Restaurant information
- Established: 2003
- Owner: Donna Moodie
- Location: Seattle, King, Washington, United States
- Coordinates: 47°36′44″N 122°18′07″W﻿ / ﻿47.6122°N 122.3019°W
- Website: marjorierestaurant.com

= Marjorie (restaurant) =

Restaurant in Seattle, Washington, U.S.

Marjorie is a restaurant in Seattle, in the U.S. state of Washington. The owner, Donna Moodie, operated the business in Belltown from 2003 to 2008, before relocating to Capitol Hill. The restaurant closed in 2023, but has re-opened at a new location (2301 E Union) with the same chef.

== Description ==
Marjorie is a Black- and woman-owned restaurant in Seattle, named after the owner's mother. Laurie Wolf said the restaurant has a "romantic and bustling" ambiance and a "moody and vibrant" interior.
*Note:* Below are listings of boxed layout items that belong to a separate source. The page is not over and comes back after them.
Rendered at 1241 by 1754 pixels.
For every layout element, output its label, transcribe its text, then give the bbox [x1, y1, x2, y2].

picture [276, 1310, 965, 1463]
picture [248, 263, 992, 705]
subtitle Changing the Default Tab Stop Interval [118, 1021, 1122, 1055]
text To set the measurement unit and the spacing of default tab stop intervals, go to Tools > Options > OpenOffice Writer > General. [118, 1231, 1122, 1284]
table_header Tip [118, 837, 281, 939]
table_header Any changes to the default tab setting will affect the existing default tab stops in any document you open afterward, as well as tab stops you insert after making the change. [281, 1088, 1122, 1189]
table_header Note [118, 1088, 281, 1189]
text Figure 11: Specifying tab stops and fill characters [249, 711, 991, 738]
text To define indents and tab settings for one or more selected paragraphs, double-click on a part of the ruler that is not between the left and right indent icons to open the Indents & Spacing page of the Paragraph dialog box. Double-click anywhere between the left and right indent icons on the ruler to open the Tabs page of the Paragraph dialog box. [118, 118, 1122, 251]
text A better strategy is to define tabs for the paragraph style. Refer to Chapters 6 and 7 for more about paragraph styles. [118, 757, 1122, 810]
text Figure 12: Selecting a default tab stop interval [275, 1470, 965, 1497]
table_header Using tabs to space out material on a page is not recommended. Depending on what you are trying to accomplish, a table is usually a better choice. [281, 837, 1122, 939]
The menu includes Jamaican-style jerk chicken, jalapeño hushpuppies, plantain chips, collard greens, sweet potatoes, and brioche bread pudding. The True Burger has beef topped with bone marrow aioli and harissa ketchup, and is served with French fries.

== History ==
Owner Donna Moodie opened the restaurant in Belltown in 2003. The location closed in late 2008, and later re-opened at the intersection of 14th and Union on Capitol Hill.

The restaurant's plantains were sold in store nationwide and online as Miss Marjorie's Steel Drum Plantains. Marjorie has used robots to package to-go meals in bowls and boxes.

The restaurant closed in March 2023. Marjorie has reopened at 23rd Ave and E. Union in the Central District.

===Chefs===
- Josh Davenport (2012)
- Joseph Bollag (2014)
- Challisa Parisi (mid 2015)
- Francisco Ruiz (2017)
- Cheyenne DeLoach (2023)

== Reception ==
Seattle Metropolitan said, "The menu plays globe-trotting homage to Italy (porchetta, housemade gnocchi), India (tikka masala chicken), and the American South (in the past, a juicy pork shank with grits and greens and red-eye gravy)".

Harry Cheadle and Jade Yamazaki Stewart included Marjorie in Eater Seattle's 2023 list of "Seattle Restaurants and Breweries with Great Patios for Outdoor Dining". Allecia Vermillion of Seattle Metropolitan said Marjorie was one of Seattle's most charming restaurants in 2023.